Hujan reda gerimis sisa, tapi tidak melunturkan secercah tekad kami untuk melihat keindahan alam raya.
Kami berdiri berdampingan, bersama mentatap ke ujung puncak, aku mengunci tatapan pada mata sayu yang selalu bersinar itu. memastikan tidak ada keraguan diantara kami.
Berjalan bersama kepulan air yang bergumul dengan angin yang mencoba menerpa, dingin habis hujan sore itu menyelusup tubuh, harum dari aroma tanah setelah hujan tercium khas, wanginya memutar terbang terbawa angin mengitari udara. tanaman perdu yang menari terus menyemangati langkah demi langkah, gema dari angin yang berhembus lirih memberikan semangat untuk terus berjalan.
Detik itu aku melihat kenyataan dimatamu, di dalam mata sayu yang di payungi alis alami yang tidak akan purba oleh waktu, mata itu menyadarkanku bahwa hidup akan baik-baik saja selama aku berjalan bersamamu.
Jemari yang aku idamkan sejak lama kini mendekap erat, dekapan yang disemogakan tanpa memperdulikan waktu yang kian tua.
Lagu lirih mengiringi langkah demi langkah, menemani untuk menggapai titik itu, namun waktu seakan terlalu cepat untuk bisa kita nikmati.
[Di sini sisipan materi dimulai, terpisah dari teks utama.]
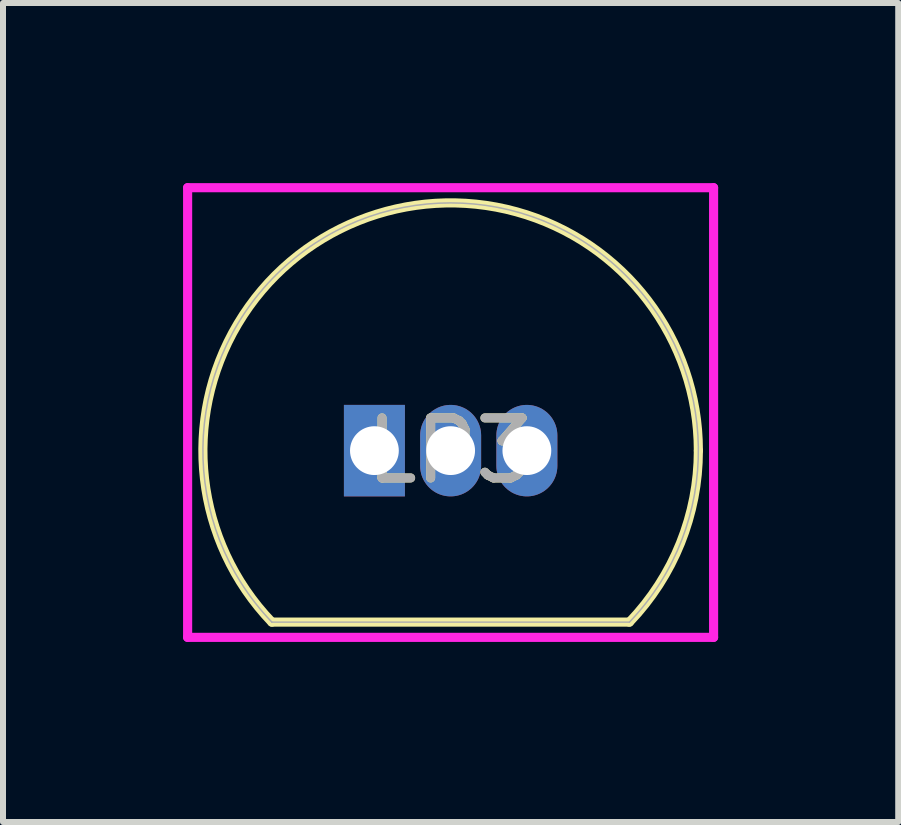
<source format=kicad_pcb>
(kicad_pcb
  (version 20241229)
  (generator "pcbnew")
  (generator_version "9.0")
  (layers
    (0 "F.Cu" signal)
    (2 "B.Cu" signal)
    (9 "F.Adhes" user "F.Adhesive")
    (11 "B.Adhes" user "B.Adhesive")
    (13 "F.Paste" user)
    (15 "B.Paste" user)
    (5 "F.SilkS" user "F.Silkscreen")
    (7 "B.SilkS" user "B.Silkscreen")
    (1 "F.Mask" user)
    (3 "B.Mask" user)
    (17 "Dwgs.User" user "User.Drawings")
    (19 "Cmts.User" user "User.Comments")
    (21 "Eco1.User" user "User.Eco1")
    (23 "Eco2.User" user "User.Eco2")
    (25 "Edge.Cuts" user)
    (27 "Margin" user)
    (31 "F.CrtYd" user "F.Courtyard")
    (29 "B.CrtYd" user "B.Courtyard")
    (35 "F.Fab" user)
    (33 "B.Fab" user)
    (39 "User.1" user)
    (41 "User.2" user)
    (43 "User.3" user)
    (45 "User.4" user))
  (footprint "LP3"
    (layer "F.Cu")
    (at 5.728 4.458)
    (property "Reference" "LP3" (at -1.27 0 0) (unlocked yes) (layer "F.SilkS") (effects (font (size 1 1) (thickness 0.15))))
    (attr through_hole)
    (fp_line (start -4.248 2.857) (end 1.708 2.857) (stroke (width 0.152) (type solid)) (layer "F.SilkS"))
    (fp_arc (start -4.248417 2.857497) (mid -2.809942 -3.829469) (end 2.8575 0) (stroke (width 0.1524) (type solid)) (layer "F.SilkS"))
    (fp_arc (start 2.8575 0) (mid 2.55947 1.539941) (end 1.708418 2.857496) (stroke (width 0.1524) (type solid)) (layer "F.SilkS"))
    (fp_line (start -5.652 -4.381) (end 3.111 -4.381) (stroke (width 0.152) (type solid)) (layer "F.CrtYd"))
    (fp_line (start -5.652 3.111) (end -5.652 -4.381) (stroke (width 0.152) (type solid)) (layer "F.CrtYd"))
    (fp_line (start 3.111 -4.381) (end 3.111 3.111) (stroke (width 0.152) (type solid)) (layer "F.CrtYd"))
    (fp_line (start 3.111 3.111) (end -5.652 3.111) (stroke (width 0.152) (type solid)) (layer "F.CrtYd"))
    (fp_line (start -4.248 2.857) (end 1.708 2.857) (stroke (width 0.025) (type solid)) (layer "F.Fab"))
    (fp_arc (start -4.248415 2.857499) (mid -1.269999 -4.1275) (end 1.708414 2.8575) (stroke (width 0.0254) (type solid)) (layer "F.Fab"))
    (fp_text user "${REFERENCE}" (at -1.27 0 0) (unlocked yes) (layer "F.Fab") (effects (font (size 1 1) (thickness 0.15))))
    (pad "1" thru_hole rect (at -2.54 0) (size 1.016 1.524) (drill 0.813) (layers "*.Cu" "*.Mask"))
    (pad "2" thru_hole oval (at -1.27 0) (size 1.016 1.524) (drill 0.813) (layers "*.Cu" "*.Mask"))
    (pad "3" thru_hole oval (at 0 0) (size 1.016 1.524) (drill 0.813) (layers "*.Cu" "*.Mask")))
  (gr_rect
    (start -3 -3)
    (end 11.915 10.645)
    (stroke (width 0.1) (type default))
    (fill no)
    (layer "Edge.Cuts")))
</source>
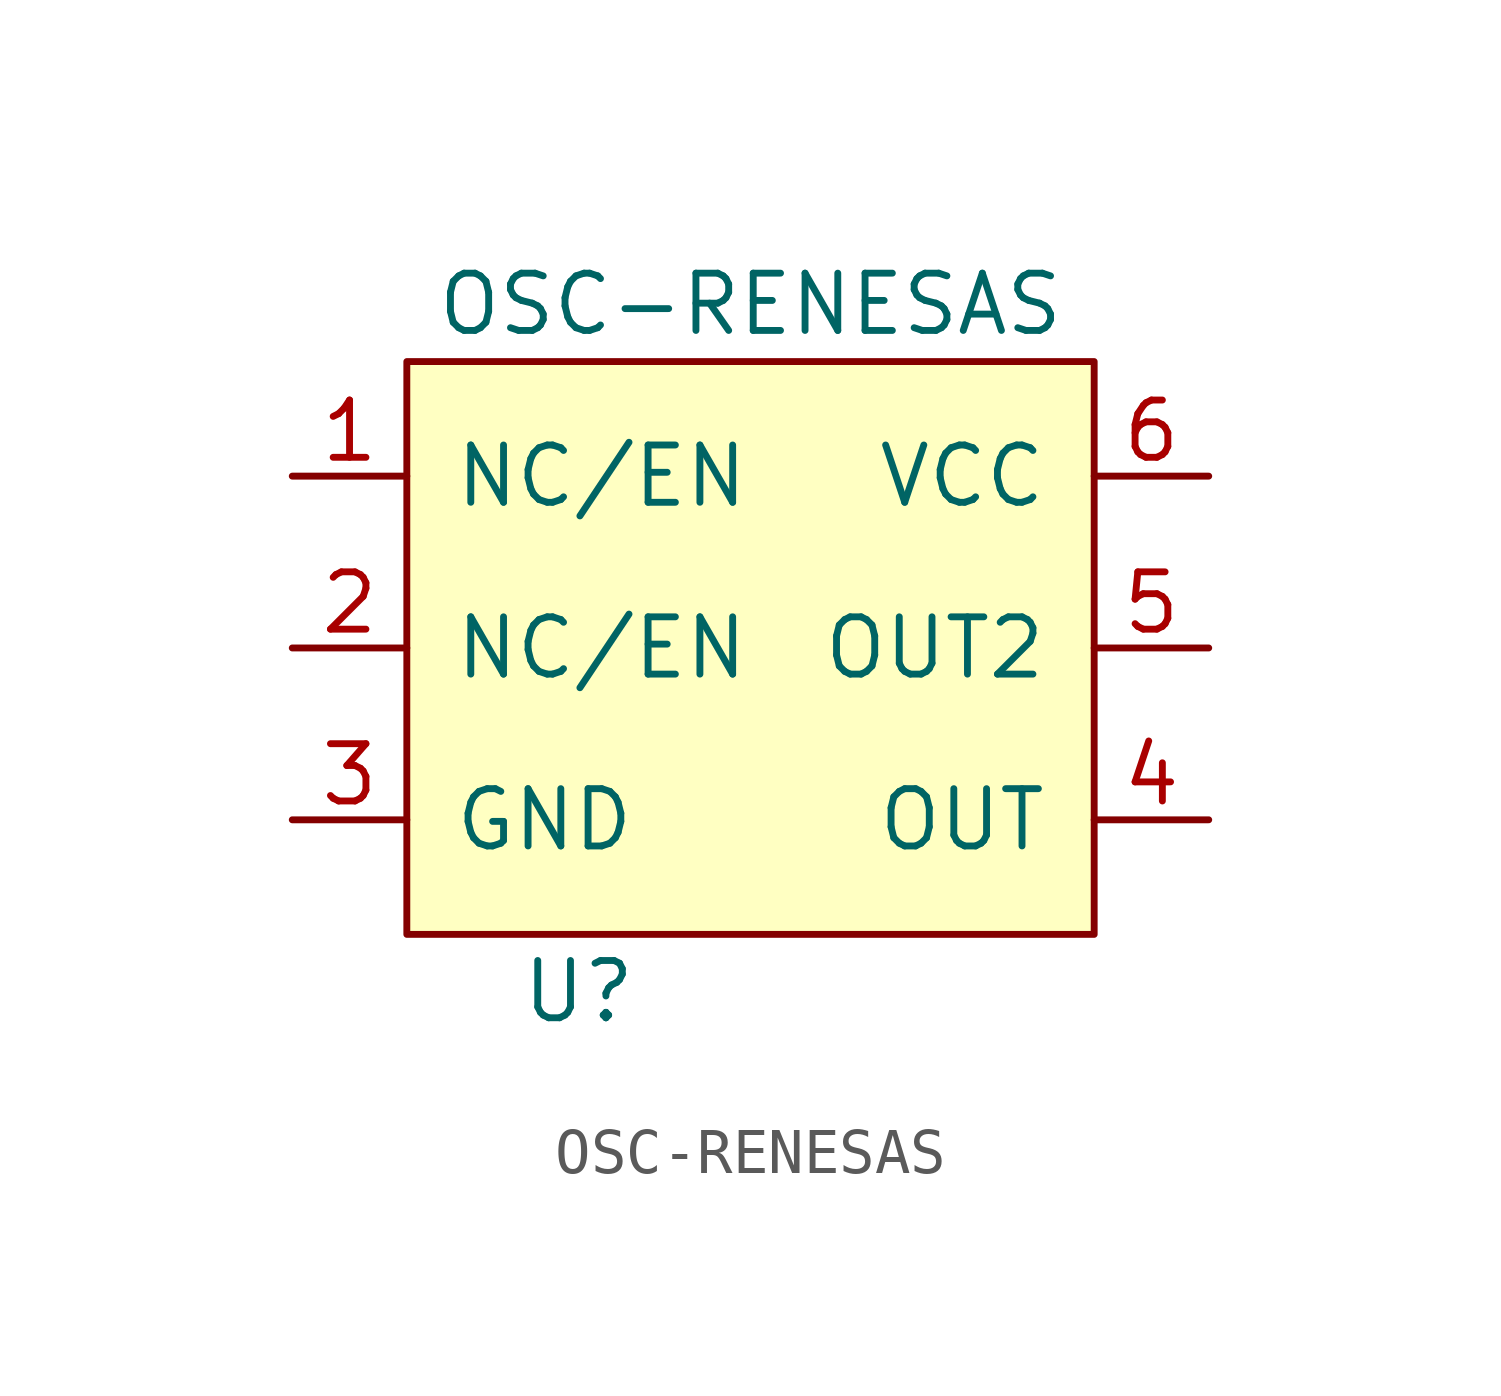
<source format=kicad_sym>
(kicad_symbol_lib
  (version 20241209)
  (generator "kicad_symbol_editor")
  (generator_version "9.0")
  (symbol "OSC-RENESAS"
    (pin_names
      (offset 1.016))
    (property "Reference" "U"
      (at 0 0 0)
      (effects (font (size 1.27 1.27))))
    (property "Value" "OSC-RENESAS"
      (at 3.81 15.24 0)
      (effects (font (size 1.27 1.27))))
    (symbol "OSC-RENESAS_0_1"
      (rectangle (start -3.81 13.97) (end 11.43 1.27) (stroke (width 0) (type solid)) (fill (type background))))
    (symbol "OSC-RENESAS_1_1"
      (pin input line (at -6.35 11.43 0) (length 2.54) (name "NC/EN" (effects (font (size 1.27 1.27)))) (number "1" (effects (font (size 1.27 1.27)))))
      (pin input line (at -6.35 7.62 0) (length 2.54) (name "NC/EN" (effects (font (size 1.27 1.27)))) (number "2" (effects (font (size 1.27 1.27)))))
      (pin input line (at -6.35 3.81 0) (length 2.54) (name "GND" (effects (font (size 1.27 1.27)))) (number "3" (effects (font (size 1.27 1.27)))))
      (pin input line (at 13.97 11.43 180) (length 2.54) (name "VCC" (effects (font (size 1.27 1.27)))) (number "6" (effects (font (size 1.27 1.27)))))
      (pin input line (at 13.97 7.62 180) (length 2.54) (name "OUT2" (effects (font (size 1.27 1.27)))) (number "5" (effects (font (size 1.27 1.27)))))
      (pin input line (at 13.97 3.81 180) (length 2.54) (name "OUT" (effects (font (size 1.27 1.27)))) (number "4" (effects (font (size 1.27 1.27))))))))
</source>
Atau, terlalu sungkan untuk kita lewatkan, waktu dari sekian waktu yang sejak lama aku idamkan. waktu yang aku syukuri adanya. setidaknya untuk saat ini kita nikmati bersama.
Rebahkan lelah setelah sampai puncak.
Gerimis masih rinai puitik membelai kaki langit, malam turun seperti biasanya, namun di sebelah barat masih terlihat semburat kuning yang masih menyala, dia selalu punya cara termanis untuk berpamitan, suguhan semesta untuk kita berdua sore menuju malam; Kala itu.